Source texts of formatted documents:
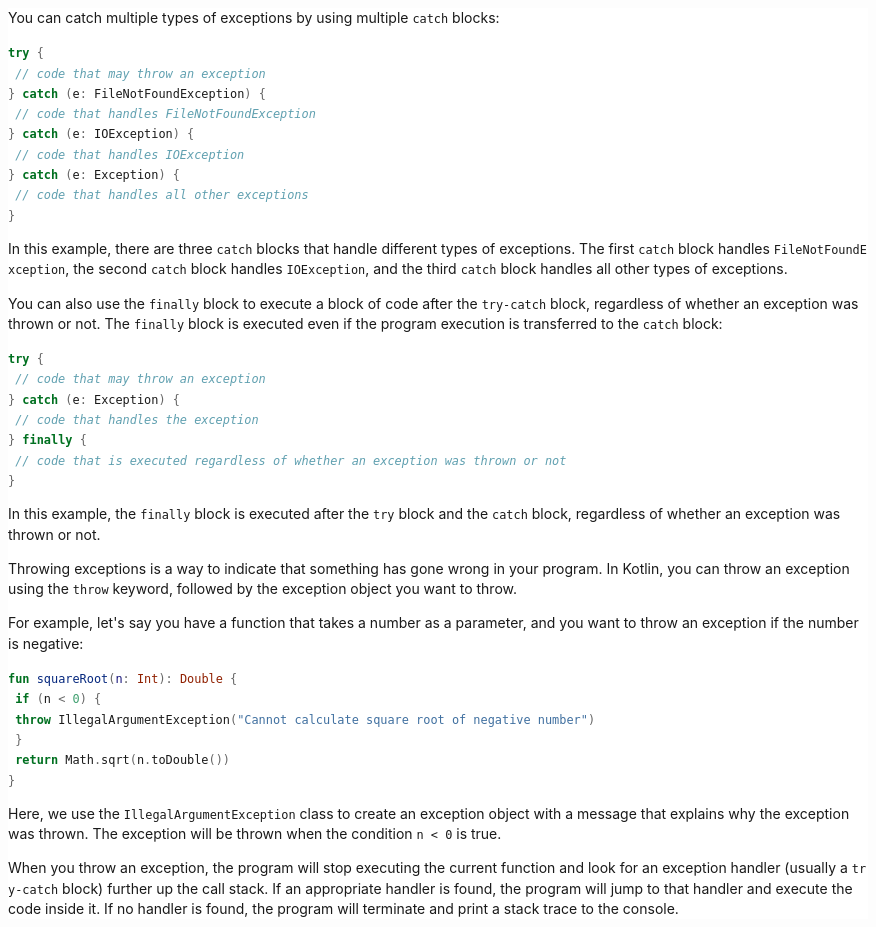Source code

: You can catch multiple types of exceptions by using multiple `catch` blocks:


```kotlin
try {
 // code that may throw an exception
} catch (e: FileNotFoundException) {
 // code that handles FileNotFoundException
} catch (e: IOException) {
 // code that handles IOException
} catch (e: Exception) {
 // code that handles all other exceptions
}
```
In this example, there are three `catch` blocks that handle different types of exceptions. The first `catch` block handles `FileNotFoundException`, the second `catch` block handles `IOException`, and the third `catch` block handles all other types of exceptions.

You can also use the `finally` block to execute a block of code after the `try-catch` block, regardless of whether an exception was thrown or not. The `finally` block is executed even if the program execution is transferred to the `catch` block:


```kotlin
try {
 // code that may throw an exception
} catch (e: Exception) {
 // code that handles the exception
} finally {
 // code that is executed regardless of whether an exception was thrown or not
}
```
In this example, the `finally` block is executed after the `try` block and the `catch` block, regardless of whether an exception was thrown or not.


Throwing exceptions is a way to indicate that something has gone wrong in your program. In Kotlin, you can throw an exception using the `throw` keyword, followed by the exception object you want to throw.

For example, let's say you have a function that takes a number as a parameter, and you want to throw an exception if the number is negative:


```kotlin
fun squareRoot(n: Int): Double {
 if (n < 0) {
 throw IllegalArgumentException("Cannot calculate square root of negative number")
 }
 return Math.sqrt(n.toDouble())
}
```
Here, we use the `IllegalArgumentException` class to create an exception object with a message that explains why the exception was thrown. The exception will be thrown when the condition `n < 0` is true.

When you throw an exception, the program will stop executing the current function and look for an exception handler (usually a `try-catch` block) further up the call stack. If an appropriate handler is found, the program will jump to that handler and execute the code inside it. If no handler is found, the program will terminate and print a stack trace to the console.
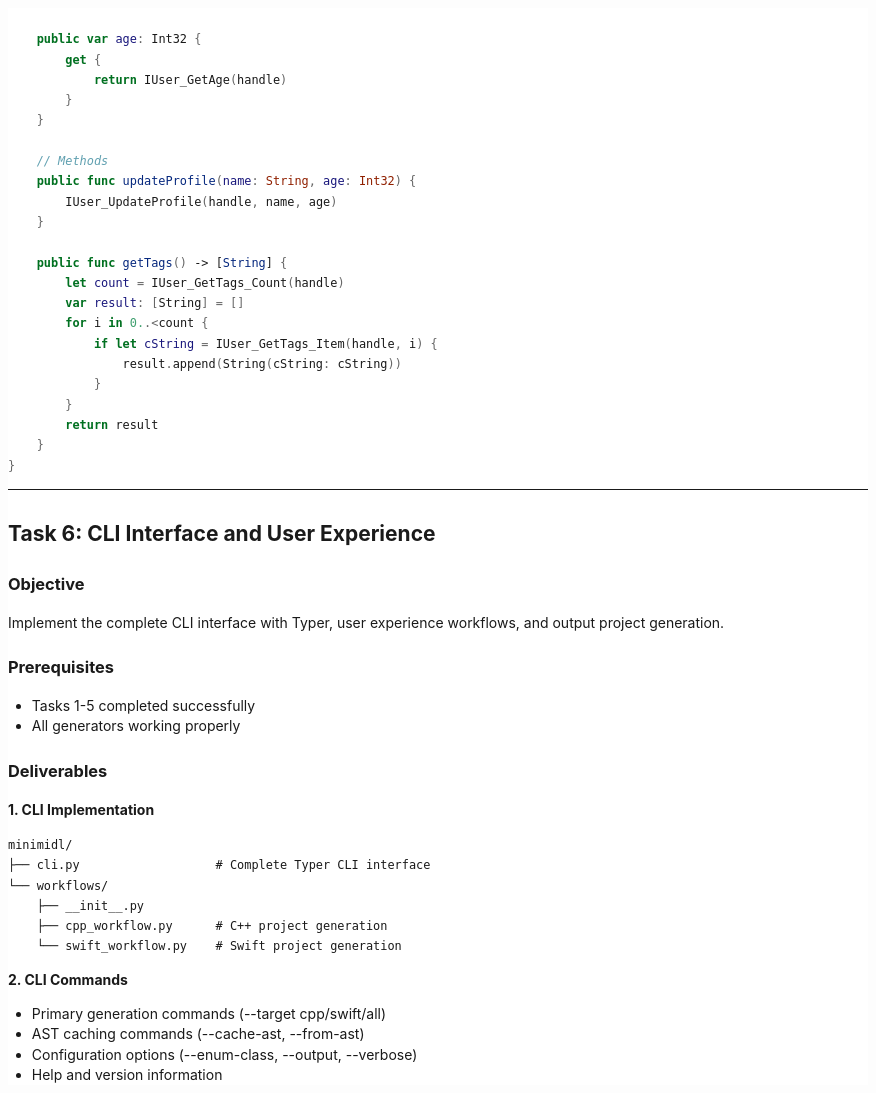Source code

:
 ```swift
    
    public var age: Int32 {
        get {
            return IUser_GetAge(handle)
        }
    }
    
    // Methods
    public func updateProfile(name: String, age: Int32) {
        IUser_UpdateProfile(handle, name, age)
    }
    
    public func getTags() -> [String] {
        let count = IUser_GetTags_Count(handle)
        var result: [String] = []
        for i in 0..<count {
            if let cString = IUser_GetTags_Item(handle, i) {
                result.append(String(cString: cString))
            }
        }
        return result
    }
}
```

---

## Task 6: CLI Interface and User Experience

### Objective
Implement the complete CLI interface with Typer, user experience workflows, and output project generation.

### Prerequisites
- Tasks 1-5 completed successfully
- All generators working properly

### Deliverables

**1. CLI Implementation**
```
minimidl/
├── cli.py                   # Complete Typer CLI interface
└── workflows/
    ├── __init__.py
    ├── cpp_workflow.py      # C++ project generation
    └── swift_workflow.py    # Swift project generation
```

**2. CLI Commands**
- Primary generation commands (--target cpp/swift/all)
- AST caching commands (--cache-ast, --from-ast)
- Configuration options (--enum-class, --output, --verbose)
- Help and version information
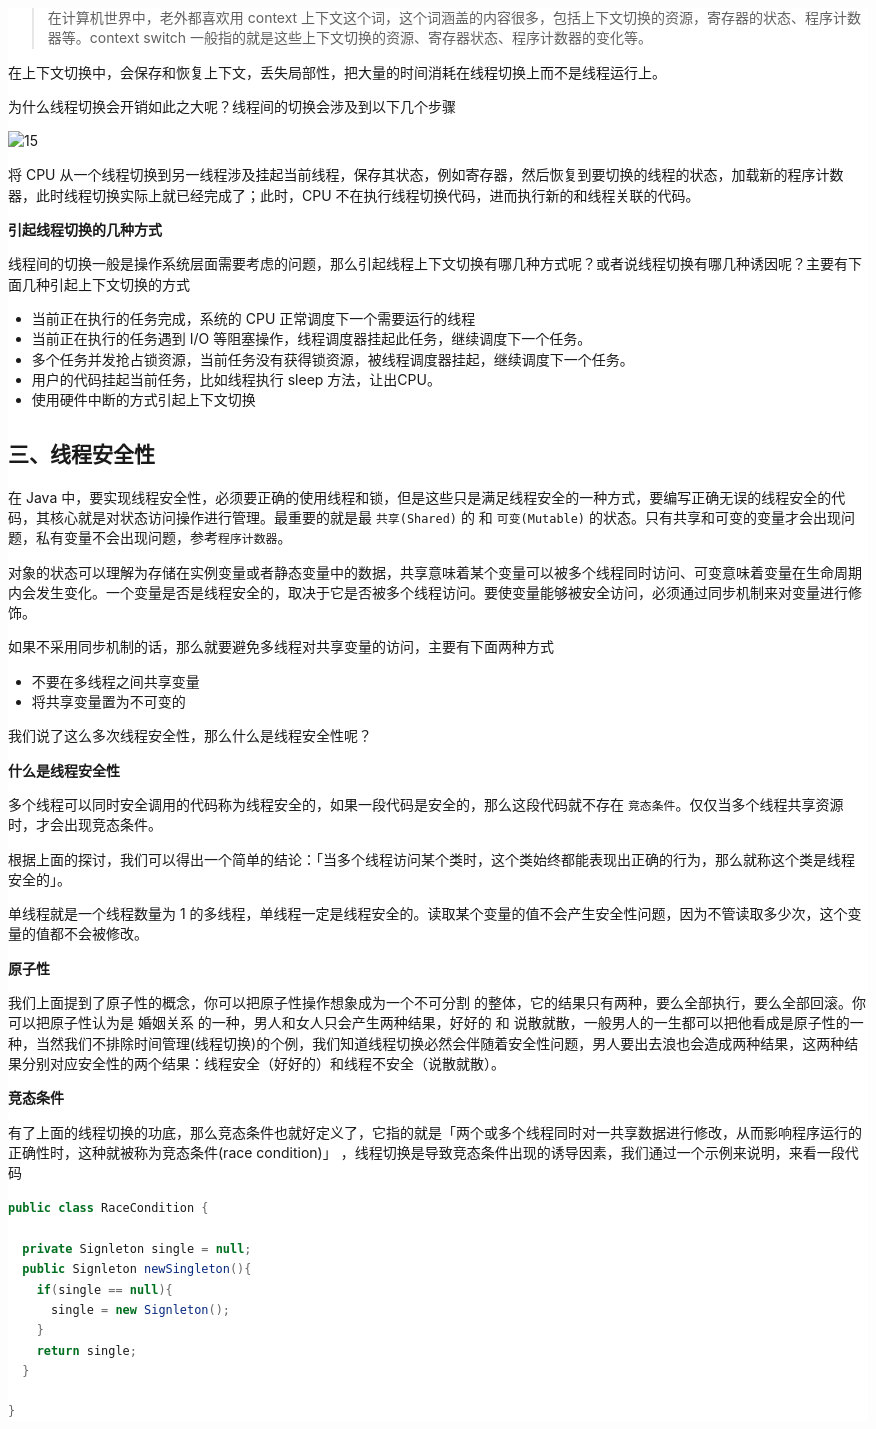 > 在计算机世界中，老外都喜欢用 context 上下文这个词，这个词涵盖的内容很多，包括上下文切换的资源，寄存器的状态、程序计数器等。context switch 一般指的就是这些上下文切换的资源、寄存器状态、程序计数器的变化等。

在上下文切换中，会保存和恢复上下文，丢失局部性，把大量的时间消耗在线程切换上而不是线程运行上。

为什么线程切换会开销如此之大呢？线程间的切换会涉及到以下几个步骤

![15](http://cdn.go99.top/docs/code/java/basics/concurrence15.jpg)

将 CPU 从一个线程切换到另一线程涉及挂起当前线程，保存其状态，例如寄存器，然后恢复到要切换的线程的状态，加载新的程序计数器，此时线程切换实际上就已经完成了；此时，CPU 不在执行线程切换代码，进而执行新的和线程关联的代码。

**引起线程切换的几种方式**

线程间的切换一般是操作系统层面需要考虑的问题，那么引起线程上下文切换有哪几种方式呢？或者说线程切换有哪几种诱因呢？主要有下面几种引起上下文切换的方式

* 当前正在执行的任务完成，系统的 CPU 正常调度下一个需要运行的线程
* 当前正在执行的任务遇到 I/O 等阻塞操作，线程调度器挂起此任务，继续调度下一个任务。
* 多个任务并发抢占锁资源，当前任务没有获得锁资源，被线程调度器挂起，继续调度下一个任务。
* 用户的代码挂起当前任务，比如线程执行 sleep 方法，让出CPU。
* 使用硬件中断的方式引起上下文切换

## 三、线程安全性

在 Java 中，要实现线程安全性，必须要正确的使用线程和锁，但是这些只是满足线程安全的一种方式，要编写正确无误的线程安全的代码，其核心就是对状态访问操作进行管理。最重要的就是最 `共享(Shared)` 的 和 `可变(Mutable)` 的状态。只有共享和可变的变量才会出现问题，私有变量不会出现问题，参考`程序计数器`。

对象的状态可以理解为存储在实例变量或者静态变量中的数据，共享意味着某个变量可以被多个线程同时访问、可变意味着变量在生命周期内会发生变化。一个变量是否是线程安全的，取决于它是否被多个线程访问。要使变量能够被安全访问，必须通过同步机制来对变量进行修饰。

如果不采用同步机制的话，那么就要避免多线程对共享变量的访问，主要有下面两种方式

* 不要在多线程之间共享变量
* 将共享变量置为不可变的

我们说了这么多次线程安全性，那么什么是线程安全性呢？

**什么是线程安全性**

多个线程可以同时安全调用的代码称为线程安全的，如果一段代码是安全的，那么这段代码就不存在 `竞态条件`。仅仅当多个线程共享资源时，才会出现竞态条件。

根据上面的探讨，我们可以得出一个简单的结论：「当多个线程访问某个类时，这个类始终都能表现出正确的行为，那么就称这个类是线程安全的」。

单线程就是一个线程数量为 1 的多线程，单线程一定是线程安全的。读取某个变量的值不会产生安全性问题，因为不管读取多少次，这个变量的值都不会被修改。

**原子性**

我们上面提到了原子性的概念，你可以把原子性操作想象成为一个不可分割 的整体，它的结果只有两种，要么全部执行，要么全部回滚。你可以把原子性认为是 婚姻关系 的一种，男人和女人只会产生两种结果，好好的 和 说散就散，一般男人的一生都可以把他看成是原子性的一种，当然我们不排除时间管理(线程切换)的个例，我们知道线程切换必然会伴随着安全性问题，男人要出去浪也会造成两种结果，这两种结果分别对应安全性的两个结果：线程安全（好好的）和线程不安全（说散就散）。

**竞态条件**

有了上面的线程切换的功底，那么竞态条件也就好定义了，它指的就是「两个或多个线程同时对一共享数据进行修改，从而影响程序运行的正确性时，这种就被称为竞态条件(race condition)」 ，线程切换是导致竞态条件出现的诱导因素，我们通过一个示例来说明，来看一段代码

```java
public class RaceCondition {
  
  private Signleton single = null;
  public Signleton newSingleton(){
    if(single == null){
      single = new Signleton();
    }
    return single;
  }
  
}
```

* **TASK ITEM**
Looking at the entries above, state the number of lines that contain "want" and add nothing more.

* **SOLUTION TO THIS EXERCISE**
2